A new electrophysiological study for human posteromedial cortex from PNAS

Proc Natl Acad Sci U S A. 2011 Feb 15;108(7):3023-8. Epub 2011 Jan 31.

Differential electrophysiological response during rest, self-referential, and non-self-referential tasks in human posteromedial cortex.
Dastjerdi M, Foster BL, Nasrullah S, Rauschecker AM, Dougherty RF, Townsend JD, Chang C, Greicius MD, Menon V, Kennedy DP, Parvizi J.

Laboratory of Behavioral and Cognitive Neurology, Departments of Neurology and Neurological Sciences, Psychology, Electrical Engineering, and Psychiatry and Behavioral Sciences, and Neurosciences Graduate Program and Medical Scientist Training Program, Stanford University, Stanford, CA 94305.

The electrophysiological basis for higher brain activity during rest and internally directed cognition within the human default mode network (DMN) remains largely unknown. Here we use intracranial recordings in the human posteromedial cortex (PMC), a core node within the DMN, during conditions of cued rest, autobiographical judgments, and arithmetic processing. We found a heterogeneous profile of PMC responses in functional, spatial, and temporal domains. Although the majority of PMC sites showed increased broad gamma band activity (30-180 Hz) during rest, some PMC sites, proximal to the retrosplenial cortex, responded selectively to autobiographical stimuli. However, no site responded to both conditions, even though they were located within the boundaries of the DMN identified with resting-state functional imaging and similarly deactivated during arithmetic processing. These findings, which provide electrophysiological evidence for heterogeneity within the core of the DMN, will have important implications for neuroimaging studies of the DMN.
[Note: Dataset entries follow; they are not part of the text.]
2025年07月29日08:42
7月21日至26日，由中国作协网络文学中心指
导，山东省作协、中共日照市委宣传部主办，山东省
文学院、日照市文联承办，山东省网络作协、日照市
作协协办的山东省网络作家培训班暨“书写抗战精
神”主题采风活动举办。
Fractionating the Default Mode Network: Distinct Contributions of the Ventral and Dorsal Posterior Cingulate Cortex to Cognitive Control
Robert Leech1, Salwa Kamourieh1, Christian F. Beckmann1,2, and David J. Sharp1

1Computational, Cognitive, and Clinical Neuroimaging Laboratory, Division of Experimental Medicine, Imperial College London, Hammersmith Hospital Campus, London W12 0NN, United Kingdom, and
2Centre for Functional Magnetic Resonance Imaging of the Brain, University of Oxford, Oxford OX3 9DU, United Kingdom
Correspondence should be addressed to Robert Leech, Computational, Cognitive, and Clinical Neuroimaging Laboratory, Division of Experimental Medicine, Imperial College London, Hammersmith Hospital Campus, Du Cane Road, London W12 0NN, UK. r.leech@imperial.ac.uk

The posterior cingulate cortex (PCC) is a central part of the default mode network (DMN) and part of the structural core of the brain. Although the PCC often shows consistent deactivation when attention is focused on external events, anatomical studies show that the region is not homogeneous, and electrophysiological recordings in nonhuman primates suggest that it is directly involved in some forms of attention. We report a functional magnetic resonance imaging study of an attentionally demanding task (either a zero- or two-back working memory task). Standard subtraction analysis within the PCC shows a relative deactivation as task difficulty increases. In contrast, a dual-regression functional connectivity analysis reveals a clear dissociation between ventral and dorsal parts of the PCC. As task difficulty increases, the ventral PCC shows reduced integration within the DMN and less anticorrelation with the cognitive control network (CCN) activated by the task. The dorsal PCC shows an opposite pattern, with increased DMN integration and more anticorrelation. At rest, the dorsal PCC also shows functional connectivity with both the DMN and attentional networks. As expected, these results provide evidence that the PCC is involved in supporting internally directed thought, as the region is more highly integrated with the DMN at low task demands. In contrast, the task-dependent increases in connectivity between the dorsal PCC and the CCN are consistent with a role for this region in modulating the dynamic interaction between these two networks controlling the efficient allocation of attention.